Smokers of mentholated cigarettes are no more likely to develop lung cancer than other smokers, according to a new, very large, prospective study of black and white smokers published online March 23 in the Journal of the National Cancer Institute. In fact, contrary to a popular hypothesis, menthol smokers in this study had a somewhat lower risk of developing and dying from lung cancer than non-menthol smokers.
Lung cancer rates are higher among blacks than whites, and use of mentholated cigarettes, also higher among blacks, has been suggested as a possible explanation. Some studies have raised the possibility that menthol influences smoking behavior, causing deeper inhalation for instance, or that it increases dependency or affects the biology of the lung. Others have suggested that menthol makes it harder to quit smoking.
To explore these issues, William J. Blot, Ph.D., of the Vanderbilt-Ingram Cancer Center in Nashville, Tenn., and the International Epidemiology Institute, Rockville, Md., and colleagues conducted a prospective study among 85,806 people enrolled in the Southern Community Cohort Study, an ongoing multiracial study in 12 southern states. Within this cohort, they identified 440 lung cancer patients and compared them with 2,213 matched controls (other people in the study with the same demographics, such as race, age, and sex, but without lung cancer).
They found that menthol cigarettes were associated with a lower lung cancer incidence and fewer lung cancer deaths than regular cigarettes. For instance among people smoking 20 or more cigarettes a day, menthol smokers were about 12 times more likely to have lung cancer than never-smokers while non-menthol smokers were about 21 times more likely to have the disease. The differences were statistically significant.
The researchers also collected information on smoking behavior, including quitting smoking, among 12,373 participants who smoked and who responded to a follow-up questionnaire. Among both blacks and whites, menthol smokers reported smoking fewer cigarettes per day than non-menthol smokers. After an average 4.3 years of follow up, 21% of those who smoked at the beginning of the study had quit; the quit rate was about the same for menthol and non-menthol smokers.

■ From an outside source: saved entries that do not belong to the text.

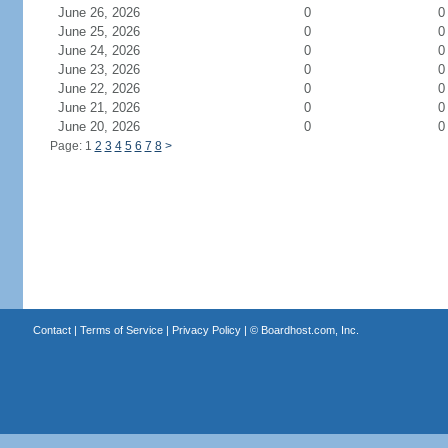
June 26, 2026
0
0
June 25, 2026
0
0
June 24, 2026
0
0
June 23, 2026
0
0
June 22, 2026
0
0
June 21, 2026
0
0
June 20, 2026
0
0
Page: 1
2
3
4
5
6
7
8
>
Contact
|
Terms of Service
|
Privacy Policy
| ©
Boardhost.com, Inc.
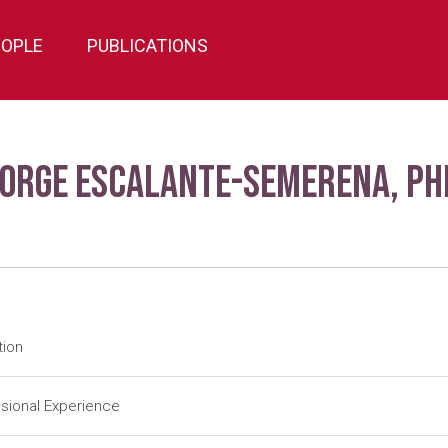
EOPLE
PUBLICATIONS
Jorge Escalante-Semerena, Ph
tion
tdoc
University of Utah-Salt Lake City (1984-1988); J. R. Roth (Adv
sional Experience
tdoc
University of Illinois-Urbana (1983-1984); J. E. Cronan, Jr. (Ad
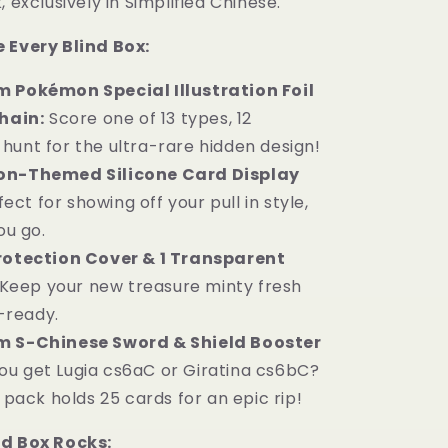
, exclusively in Simplified Chinese.
 Every Blind Box:
 Pokémon Special Illustration Foil
hain:
Score one of 13 types, 12
 hunt for the ultra-rare hidden design!
on-Themed Silicone Card Display
fect for showing off your pull in style,
ou go.
rotection Cover & 1 Transparent
Keep your new treasure minty fresh
-ready.
m S-Chinese Sword & Shield Booster
you get Lugia cs6aC or Giratina cs6bC?
pack holds 25 cards for an epic rip!
nd Box Rocks:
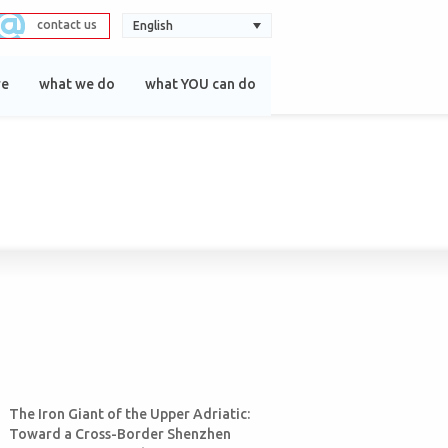
contact us
English
re
what we do
what YOU can do
The Iron Giant of the Upper Adriatic:
Toward a Cross-Border Shenzhen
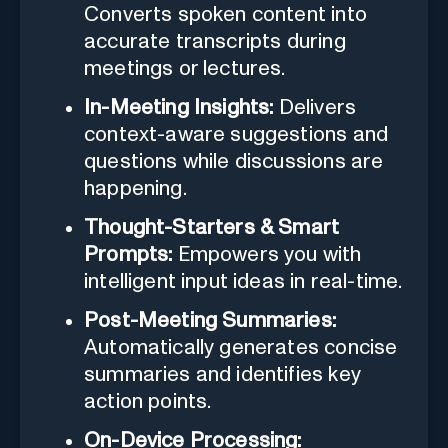
Converts spoken content into
accurate transcripts during
meetings or lectures.
In-Meeting Insights:
Delivers
context-aware suggestions and
questions while discussions are
happening.
Thought-Starters & Smart
Prompts:
Empowers you with
intelligent input ideas in real-time.
Post-Meeting Summaries:
Automatically generates concise
summaries and identifies key
action points.
On-Device Processing:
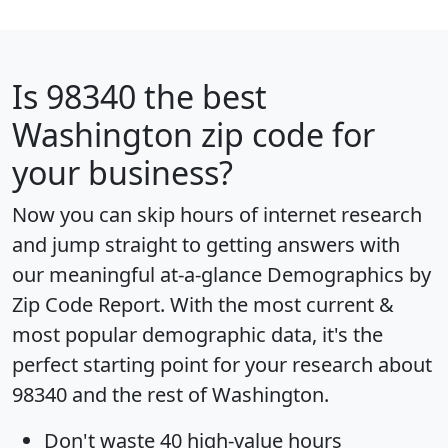
Is
98340
the best
Washington zip code for
your business?
Now you can skip hours of internet research
and jump straight to getting answers with
our meaningful at-a-glance
Demographics by
Zip Code Report
. With the most current &
most popular demographic data, it's the
perfect starting point for your research about
98340 and the rest of Washington.
Don't waste 40 high-value hours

The authors conclude that mentholated cigarettes are no more, and perhaps less, harmful than non-mentholated cigarettes. They note that the findings are timely, as the U.S. Food and Drug Administration is now considering whether to ban or regulate mentholated cigarettes.
"Cigarette smoking remains the leading cause of premature death in the United States, but undue emphasis on reduction of menthol relative to other cigarettes may distract from the ultimate health prevention message that smoking of any cigarettes is injurious to health," they write.